Untuk menjaga keamanan dan akurasi data, software apotek GPOS Lite juga menerapkan pemisahan akses antara pembuat perintah dan petugas penghitung stok.
Dari hasil implementasi awal pada produksi Januari 2026, pengguna memberikan sejumlah masukan positif sekaligus saran pengembangan untuk meningkatkan pengalaman penggunaan fitur. Beberapa di antaranya adalah penambahan pop-up validasi apabila jumlah input batch tidak sesuai dengan total hitung fisik, penampilan deskripsi produk secara lebih jelas di tabel utama, hingga penambahan ikon visual seperti ikon “mata” dan “pensil” agar navigasi lebih intuitif bagi staf lapangan.
Sementara itu, Henry Setiawan Ongkojoyo, Head of Digital Business & Channel Development, menjelaskan bahwa pembaruan fitur ini merupakan bagian dari visi besar GPOS dalam membangun ekosistem digital apotek yang terintegrasi dari sisi operasional hingga bisnis.
“GPOS ingin membantu apotek tidak hanya sekadar berjualan, tetapi juga memiliki sistem manajemen bisnis yang modern, terukur, dan terhubung dalam satu platform,” ujar Henry.
Menurutnya, fitur terbaru ini menjadi langkah penting untuk membantu apotek bertransformasi secara digital tanpa harus menggunakan banyak aplikasi terpisah.
“Kalau dirangkum dalam satu kalimat, alasan utama user harus menggunakan fitur ini adalah karena GPOS Lite membantu apotek bekerja lebih rapi, lebih akurat, dan lebih efisien dalam satu sistem terintegrasi,” lanjutnya.

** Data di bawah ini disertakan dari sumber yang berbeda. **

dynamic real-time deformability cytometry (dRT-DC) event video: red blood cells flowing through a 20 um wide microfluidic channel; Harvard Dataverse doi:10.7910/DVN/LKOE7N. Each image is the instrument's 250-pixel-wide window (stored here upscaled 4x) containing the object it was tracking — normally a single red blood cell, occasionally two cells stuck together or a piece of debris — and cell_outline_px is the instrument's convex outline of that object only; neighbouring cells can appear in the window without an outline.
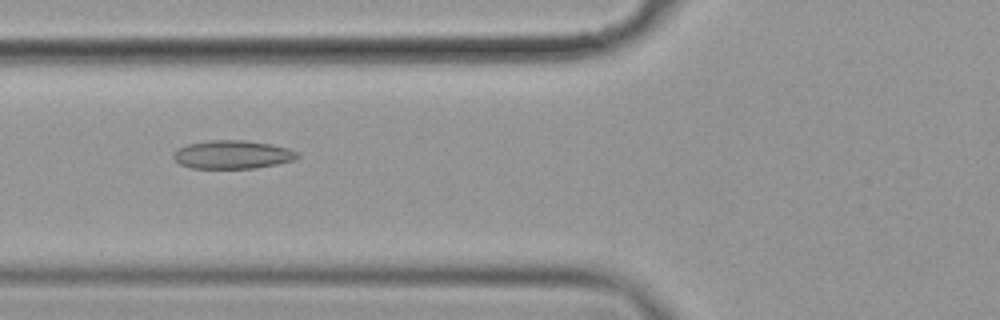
{"species": "common noctule bat (a hibernating species)", "species_latin": "Nyctalus noctula", "temperature_condition": "cold", "stored_images_in_passage": 44, "camera_frame_rate_fps": 3000, "um_per_image_px": 0.085, "animal": {"sex": "female", "body_mass_g": 19.9}, "frame": {"image": 1, "passage_image": 9, "time_ms": 2.667, "image_size_px": [1000, 320], "cell_outline_px": [[300, 156], [296, 160], [256, 168], [192, 168], [180, 164], [172, 156], [172, 152], [176, 148], [188, 144], [208, 140], [244, 140], [272, 144], [288, 148], [300, 152]], "centroid_in_image_um": [19.78, 13.13], "position_along_channel_um": 106.0, "area_um2": 20.75}}
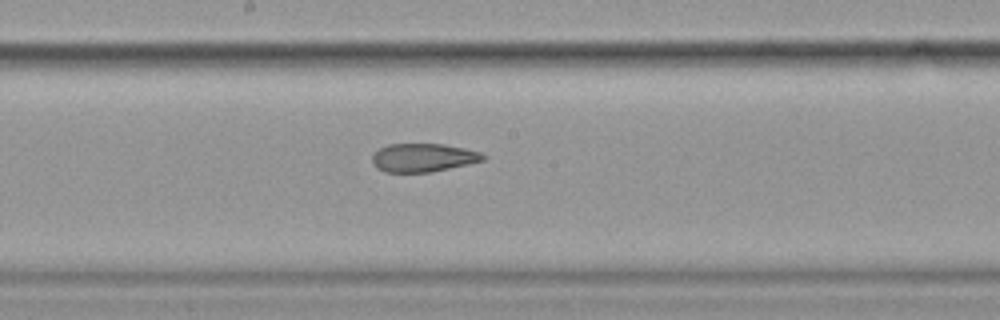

Henry juga berharap pembaruan ini dapat memberikan dampak nyata terhadap efisiensi operasional apotek dalam beberapa bulan ke depan, terutama dalam mengurangi selisih stok, mempercepat proses audit internal, dan membantu pemilik usaha memantau kondisi keuangan secara real-time.
Dengan hadirnya fitur Akuntansi dan Stok Opname Berjalan, GPOS Lite terus memperkuat komitmennya sebagai aplikasi apotek dan software apotek yang membantu apotek berkembang di era operasional modern yang serba cepat dan berbasis data.